Dave recorded this serene collection of music as a gift to his grandchildren and as his last studio recording.  His ingenuity and integrity, all hallmarks of great Brubeck recordings, are abundantly apparent on the album.  The set contains covers and originals that will appeal to existing jazz and Dave Brubeck fans, as it exhibits his innovative style over delicate, inviting compositions that will also be enjoyed by the entire family.  At the time of the recording, Brubeck commented on the project and his hopes for the compilation. "Some of the melodies on this album are like those familiar songs," says Brubeck.  "Some are original pieces that I thought would appeal to babies as well as an older generation. I hope the littlest ones will respond to this music, and that parents and grandparents will enjoy it as well."

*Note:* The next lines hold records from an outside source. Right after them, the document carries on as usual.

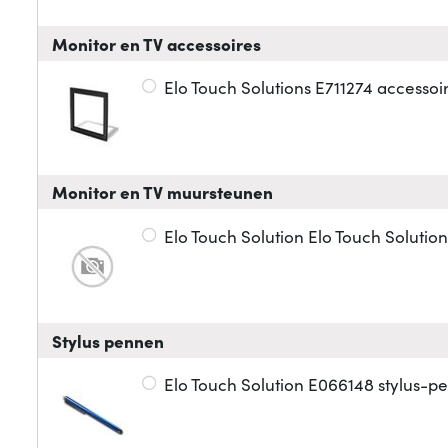
Monitor en TV accessoires
Elo Touch Solutions E711274 accesso
Monitor en TV muursteunen
Elo Touch Solution Elo Touch Solut
Stylus pennen
Elo Touch Solution E066148 stylus-p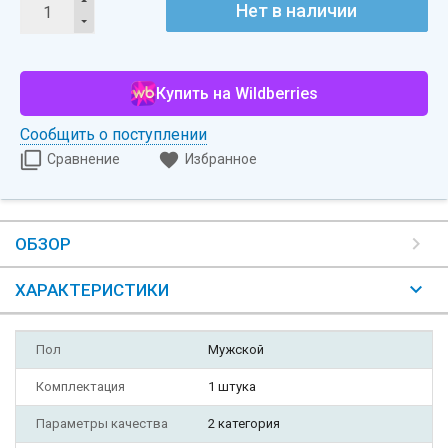
Нет в наличии
Купить на Wildberries
Сообщить о поступлении
Сравнение
Избранное
ОБЗОР
ХАРАКТЕРИСТИКИ
Пол
Мужской
Комплектация
1 штука
Параметры качества
2 категория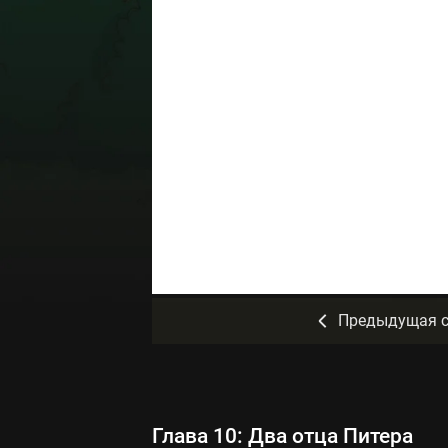
Предыдущая с
Глава 10: Два отца Питера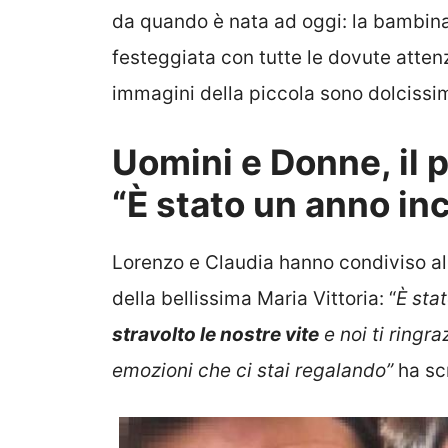
da quando è nata ad oggi: la bambina 
festeggiata con tutte le dovute attenzi
immagini della piccola sono dolcissi
Uomini e Donne, il p
“È stato un anno inc
Lorenzo e Claudia hanno condiviso a
della bellissima Maria Vittoria: “
È sta
stravolto le nostre vite
e noi ti ringra
emozioni che ci stai regalando”
ha scr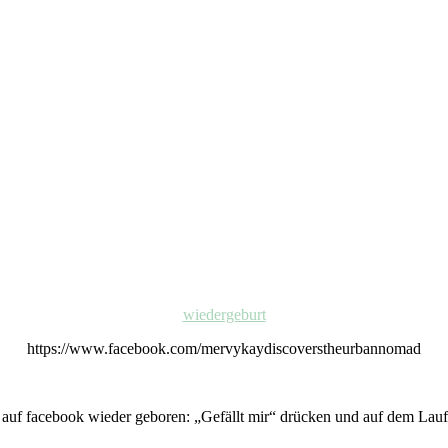
wiedergeburt
https://www.facebook.com/mervykaydiscoverstheurbannomad
 auf facebook wieder geboren: „Gefällt mir“ drücken und auf dem Lauf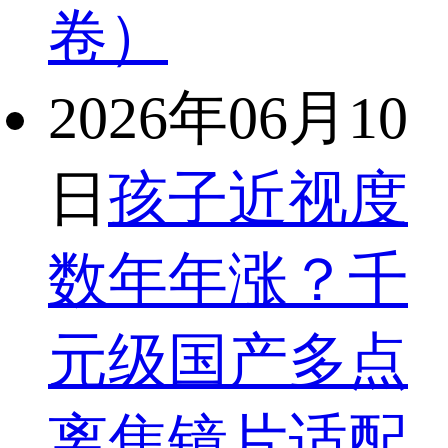
卷）
2026年06月10
日
孩子近视度
数年年涨？千
元级国产多点
离焦镜片适配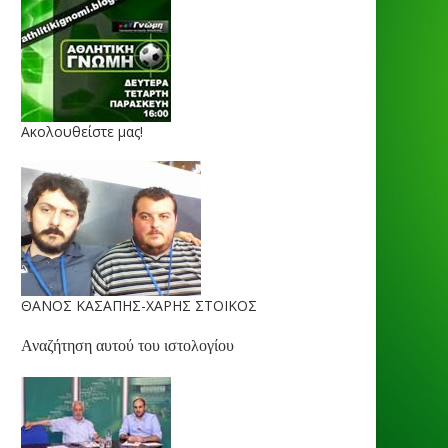
Ακολουθείστε μας!
ΘΑΝΟΣ ΚΑΣΑΠΗΣ-ΧΑΡΗΣ ΣΤΟΙΚΟΣ
Αναζήτηση αυτού του ιστολογίου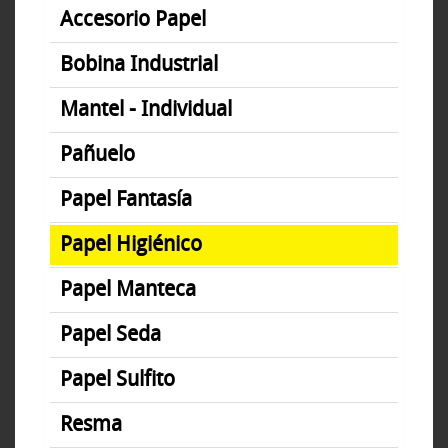
Accesorio Papel
Bobina Industrial
Mantel - Individual
Pañuelo
Papel Fantasía
Papel Higiénico
Papel Manteca
Papel Seda
Papel Sulfito
Resma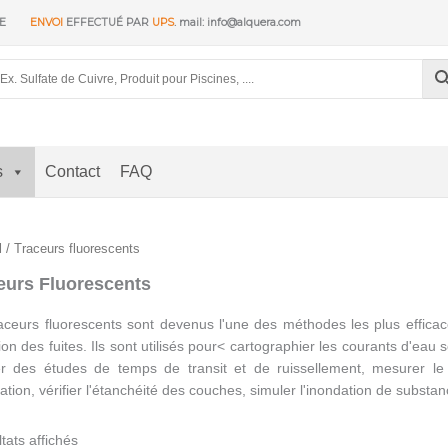
RE
ENVOI
EFFECTUÉ PAR
UPS
. mail: info@alquera.com
s
Contact
FAQ
l
/ Traceurs fluorescents
eurs Fluorescents
aceurs fluorescents sont devenus l'une des méthodes les plus efficace
ion des fuites. Ils sont utilisés pour< cartographier les courants d'eau
er des études de temps de transit et de ruissellement, mesurer le 
ltration, vérifier l'étanchéité des couches, simuler l'inondation de substanc
Trié
ltats affichés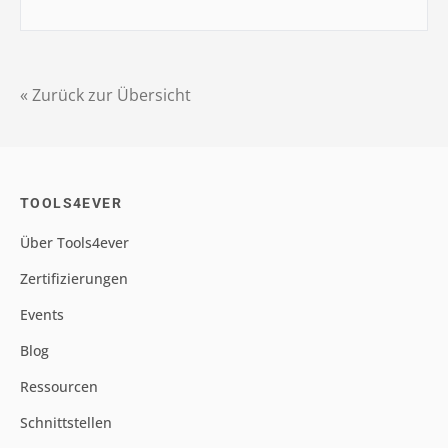
« Zurück zur Übersicht
TOOLS4EVER
Über Tools4ever
Zertifizierungen
Events
Blog
Ressourcen
Schnittstellen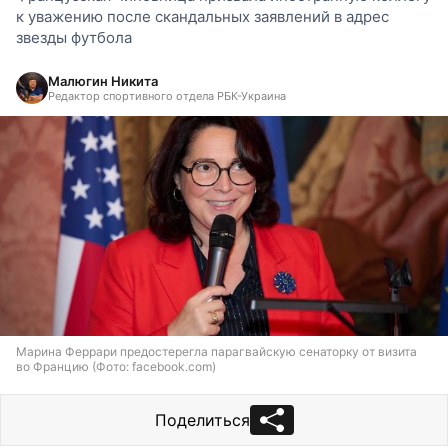
к уважению после скандальных заявлений в адрес
звезды футбола
Малюгин Никита
Редактор спортивного отдела РБК-Украина
Марина Феррари предостерегла парагвайскую сенаторку от визита
во Францию (Фото: facebook.com)
Поделиться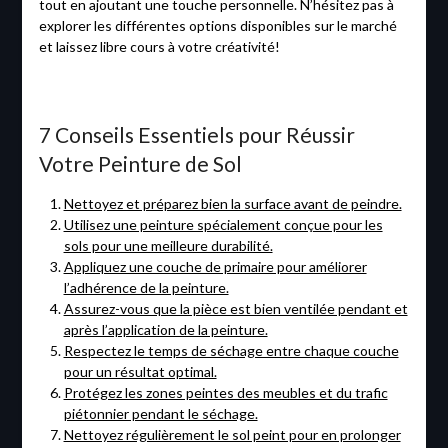
tout en ajoutant une touche personnelle. N’hésitez pas à
explorer les différentes options disponibles sur le marché
et laissez libre cours à votre créativité!
7 Conseils Essentiels pour Réussir
Votre Peinture de Sol
Nettoyez et préparez bien la surface avant de peindre.
Utilisez une peinture spécialement conçue pour les
sols pour une meilleure durabilité.
Appliquez une couche de primaire pour améliorer
l’adhérence de la peinture.
Assurez-vous que la pièce est bien ventilée pendant et
après l’application de la peinture.
Respectez le temps de séchage entre chaque couche
pour un résultat optimal.
Protégez les zones peintes des meubles et du trafic
piétonnier pendant le séchage.
Nettoyez régulièrement le sol peint pour en prolonger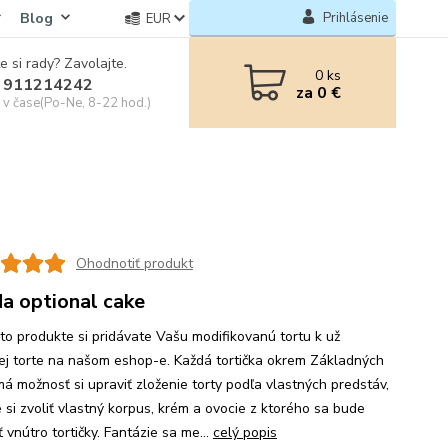
Blog
Prihlásenie
EUR
e si rady? Zavolajte.
0
ks
 911214242
za
0 €
e v čase(Po-Ne, 8-22 hod.)
Ohodnotiť produkt
a optional cake
mto produkte si pridávate Vašu modifikovanú tortu k už
ej torte na našom eshop-e. Každá tortička okrem Základných
má možnosť si upraviť zloženie torty podľa vlastných predstáv,
 si zvoliť vlastný korpus, krém a ovocie z ktorého sa bude
 vnútro tortičky. Fantázie sa me...
celý popis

the arts fuse Allen Michie writes......Lullabies is a lovely farewell from Brubeck.  It is his final solo piano recording, originally made as a gift to his grandchildren, and now a present to all of us from the Brubeck estate.

This really is an album of lullabies. The target audience is sleepy babies and the Brubeck fans who tuck them in (some of whom will be great-grandparents who played "Take Five" on the jukebox in 1960). "Some of the melodies on this album are like those familiar songs," said Brubeck at the time of the recording. "Some are original pieces that I thought would appeal to babies as well as an older generation. I hope the littlest ones will respond to this music, and that parents and grandparents will enjoy it as well."

All of the tracks are short and focused, and there are no extended solos. The album is beautifully recorded, the piano is perfectly tuned with balance and presence, and there is just the right amount of reverb. In stark contrast to something like "I'm In a Dancing Mood," everything here is even and steady, and nothing is harsh or rumbly. There are no crowd-pleasers or flag-wavers; nothing made for a road tour or to dazzle the critics. There's no obligation for Brubeck to once again trot out his trademark styles or signature rhythmic patterns, except for when they just come out naturally. It's the intimate sound of Brubeck's old age, tender affection, and distilled musical wisdom.